Learning from failure is easy. Learning from success - particularly slightly unexpected success - can be a lot more difficult. With failure, after all, there's no shortage of people offering to point out where you went wrong - "Your crafting system's wonky," "Lara keeps getting stuck on the scenery," "No, Denis, Cyber-Vikings aren't cool," - and then, of course, there's that little voice lurking in the back of your mind telling you that you saw all this coming in the first place, and just chose to ignore it. But success? Tricky stuff. Where do you start? How do you sift through the hundreds of different elements that made for a successful project, looking for the single magical idea that you should now be expanding upon for fun and profit?

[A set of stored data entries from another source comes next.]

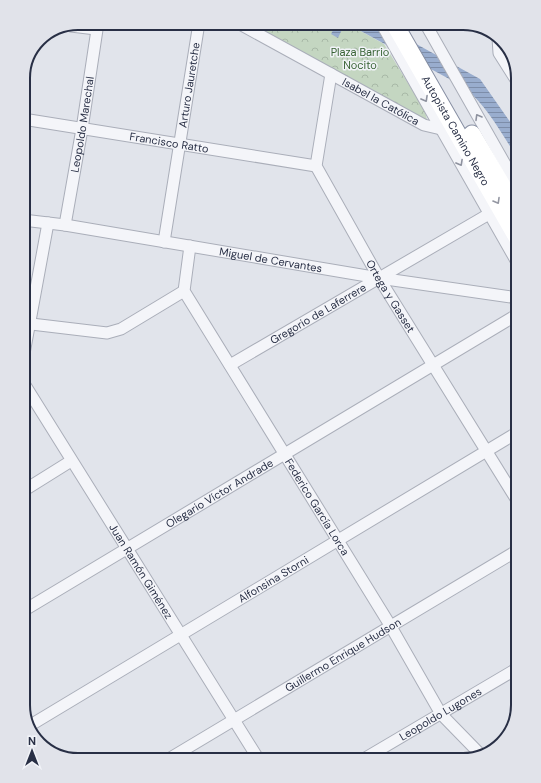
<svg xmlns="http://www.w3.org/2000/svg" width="541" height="783" viewBox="0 0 541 783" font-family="'DM Sans',sans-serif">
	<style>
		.park { fill: url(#park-crowns) }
		.water { fill: url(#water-rules) }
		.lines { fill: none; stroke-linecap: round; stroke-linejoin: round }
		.minor-casing { stroke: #aaaeb9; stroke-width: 13 }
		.highway-casing { stroke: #878fa3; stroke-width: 19 }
		.minor { stroke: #f4f5f9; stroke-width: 11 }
		.highway { stroke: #fff; stroke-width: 17 }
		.oneway { stroke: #8e929f }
		.oneway2 { stroke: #9497a2 }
		.labels { text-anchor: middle; stroke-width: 3; stroke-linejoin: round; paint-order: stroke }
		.park-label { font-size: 11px; fill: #376233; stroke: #f1f3f8 }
		.street-label { font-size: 11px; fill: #282f45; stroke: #f1f3f8 }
		.rim { fill: none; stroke: #282f45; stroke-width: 2 }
	</style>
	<defs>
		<pattern id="park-crowns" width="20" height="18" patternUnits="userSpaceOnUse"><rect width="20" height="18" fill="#c4d6c1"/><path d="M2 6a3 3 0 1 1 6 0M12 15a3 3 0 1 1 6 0" fill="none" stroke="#a8b8a7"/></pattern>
		<pattern id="water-rules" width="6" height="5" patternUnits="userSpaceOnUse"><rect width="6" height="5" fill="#99adce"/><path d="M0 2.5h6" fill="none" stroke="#7d8da9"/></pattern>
	</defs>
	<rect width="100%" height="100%" fill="#e1e4eb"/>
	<path class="park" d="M245 23H337L331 34 346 23 384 44 425 111 427 120H424Z"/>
	<g class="water">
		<path d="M337 23H345L338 38 331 34Z"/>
		<path d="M346 23H378L480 79 518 133V159C502 134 487 106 464 87Z"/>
	</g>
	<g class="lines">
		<g class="minor-casing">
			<g id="minor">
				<path id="s1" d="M238 23 424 125 441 129"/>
				<path d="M381 23 518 264"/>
				<path d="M425 23 518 187"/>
				<path d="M71 26 96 29"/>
				<path d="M498 38 499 53 518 83"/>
				<path id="s2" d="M331 74 316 166 379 278 518 502"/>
				<path id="s3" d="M23 119 316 166"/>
				<path id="s4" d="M23 220 65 225 379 278 518 298"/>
				<path id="s5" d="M65 225 82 129 98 23"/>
				<path id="s6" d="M164 242 199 23"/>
				<path id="s7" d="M190 246 184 291 390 625 441 714 481 755"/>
				<path d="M23 323 107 333 121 329 184 291"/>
				<path d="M23 359 48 223"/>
				<path id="s8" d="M230 365 489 214"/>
				<path id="s9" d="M23 382 259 760"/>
				<path d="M23 491 71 461"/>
				<path id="s10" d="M23 611 518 314"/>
				<path id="s11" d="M29 726 518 432"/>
				<path id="s12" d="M167 760 518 550"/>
				<path id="s13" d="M362 760 518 668"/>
			</g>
		</g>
		<g class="highway-casing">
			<g id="highway">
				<path id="s14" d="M394 23 518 239"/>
				<path d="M472 134 518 213"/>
			</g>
		</g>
		<use href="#minor" class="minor"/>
		<use href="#highway" class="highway"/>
	</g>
	<defs><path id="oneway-chevron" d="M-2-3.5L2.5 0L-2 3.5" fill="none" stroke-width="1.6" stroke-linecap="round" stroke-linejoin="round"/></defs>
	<g class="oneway">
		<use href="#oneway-chevron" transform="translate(425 99) rotate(61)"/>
		<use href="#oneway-chevron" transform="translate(478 117) rotate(-120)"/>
		<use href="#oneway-chevron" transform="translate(460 163) rotate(61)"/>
	</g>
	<use class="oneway2" href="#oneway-chevron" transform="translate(497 201) rotate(60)"/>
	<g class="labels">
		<g class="park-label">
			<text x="360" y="56">Plaza Barrio<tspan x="360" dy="13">Nocito</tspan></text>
		</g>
		<g class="street-label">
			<text dy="4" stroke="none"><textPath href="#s6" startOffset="159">Arturo Jauretche</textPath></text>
			<text dy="4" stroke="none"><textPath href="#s1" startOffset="163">Isabel la Católica</textPath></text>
			<text dy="4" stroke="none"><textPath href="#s5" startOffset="102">Leopoldo Marechal</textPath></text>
			<text dy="4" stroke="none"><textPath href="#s14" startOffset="124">Autopista Camino Negro</textPath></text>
			<text dy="4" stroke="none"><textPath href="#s3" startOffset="148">Francisco Ratto</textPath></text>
			<text dy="4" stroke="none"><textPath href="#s4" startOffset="251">Miguel de Cervantes</textPath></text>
			<text dy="4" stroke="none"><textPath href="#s2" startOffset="243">Ortega y Gasset</textPath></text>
			<text dy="4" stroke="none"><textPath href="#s8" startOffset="102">Gregorio de Laferrere</textPath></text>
			<text dy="4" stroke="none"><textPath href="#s10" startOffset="229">Olegario Víctor Andrade</textPath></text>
			<text dy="4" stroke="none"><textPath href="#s7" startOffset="299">Federico García Lorca</textPath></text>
			<text dy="4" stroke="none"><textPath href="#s9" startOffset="223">Juan Ramón Giménez</textPath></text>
			<text dy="4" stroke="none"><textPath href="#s11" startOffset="285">Alfonsina Storni</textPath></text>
			<text dy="4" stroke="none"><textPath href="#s12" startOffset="205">Guillermo Enrique Hudson</textPath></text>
			<text dy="4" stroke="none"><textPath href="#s13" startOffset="91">Leopoldo Lugones</textPath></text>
		</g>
	</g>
	<path d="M0 0H541V783H0ZM78 30H463A48 48 0 0 1 511 78V705A48 48 0 0 1 463 753H78A48 48 0 0 1 30 705V78A48 48 0 0 1 78 30Z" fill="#e1e3ea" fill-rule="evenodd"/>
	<path class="rim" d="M78 30H463A48 48 0 0 1 511 78V705A48 48 0 0 1 463 753H78A48 48 0 0 1 30 705V78A48 48 0 0 1 78 30Z"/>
	<g transform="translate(32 751)" stroke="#f1f3f8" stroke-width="3" paint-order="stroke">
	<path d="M0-3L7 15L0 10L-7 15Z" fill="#282f45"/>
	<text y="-6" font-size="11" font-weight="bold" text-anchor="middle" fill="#282f45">N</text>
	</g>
</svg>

I've been pondering this matter ever since spending the day with PopCap, in the developer's Seattle-based HQ. The last time I was here, immediately prior to the launch of Bejeweled Twist near the end of 2008, there was a certain air of confidence - politely understated, naturally - drifting through the corridors and cubicles. PopCap was on top of its game, and about to release the long-awaited follow-up to its biggest hit.
There was an unmistakable sense that the company knew what it was about, and, more importantly, knew who its audience was. In between rehearsals for a glitzy press launch involving gymnasts, light displays and a hulking mechanical prop that looked like Captain Nemo's steering wheel, I was shown a fleeting glimpse of a new game one of PopCap's many teams was working on, called, at the time, Lawn of the Dead. The PopCap founders knew it was going to sell well - it was so polished and witty, such a basic joy just to watch in motion, that it could hardly fail - but in the months following its release, after it had been retitled Plants vs. Zombies, it turned out that it was selling a lot better than just 'well'.
And it sold to what PopCap's not afraid to label the 'hardcore' audience, practically haemorrhaging copies all over Steam, sailing past Bejeweled's figures for the PC service, and doubling, tripling the kind of stats they were seeing Valve bring in even for something like Peggle, which the community had already claimed as their own. It was great news, but is it possible it was also enough to give PopCap pause?
None of which is to suggest that the developer's currently lacking in direction - after all, it sells a copy of Bejeweled roughly every 10 seconds - but Plants revealed strengths PopCap perhaps wasn't aware were so developed, and reminded the team of an audience it hadn't entirely focused on yet. In short, it was the kind of unexpected level of success to which you must listen.
You can still learn from mistakes, too, of course. And, as it happens, PopCap CEO Dave Roberts is learning from one right now, in the upstairs dining area of a ridiculously smart downtown Seattle restaurant. Roberts has invited the press here, in the middle of the city's Casual Connect games developer conference, to show off a few of his company's new wares - a free update for Bejeweled 2 on the iPhone adding the score-rush Blitz mode, which will allow players to post leaderboards on Facebook, and Bookworm Adventures: Volume 2 - but, perhaps foolishly, he's handed out a few iPod Touch units to the crowd in advance, and now, no-one's really listening to him anymore. They're not listening because they're all too busy playing PopCap's most famous game, notepads and pens sat idle while they stab away at the screen, sinking combos and lining up chains.
This is classic PopCap front and centre, then: match-three games, spelling games, intelligent sequels that are effortless to understand, and often impossible to put down. It's the same ideas that have been around since the days John Vechey, Brian Fiete and Jason Kapalka launched the company back in 2000. "We didn't have anything sophisticated in mind," admits Kapalka, later the same day, in a meeting room at PopCap's HQ. "We basically thought we could make Java games for the Web and sell them back to companies like Pogo and Sierra. We started at the absolute nadir of the internet boom, where everybody lost their jobs, but we didn't really notice that at the time. Mostly because we weren't doing anything - we didn't have any money, any investments, and we certainly weren't going over to talk to VCs at that point."
A measure of how the new developer initially saw its future playing out can be divined from its original choice of name. "We called ourselves Sexy Action Cool," laughs Kapalka, "because we didn't think we were going to be a public-facing company. We changed that after a while when we realised we were actually getting traffic to our website. It still caused a few problems, though. For a while, when I had a work visa in Canada, I had to explain to the border guards that I worked for an internet company called Sexy Action Cool. That was a little difficult."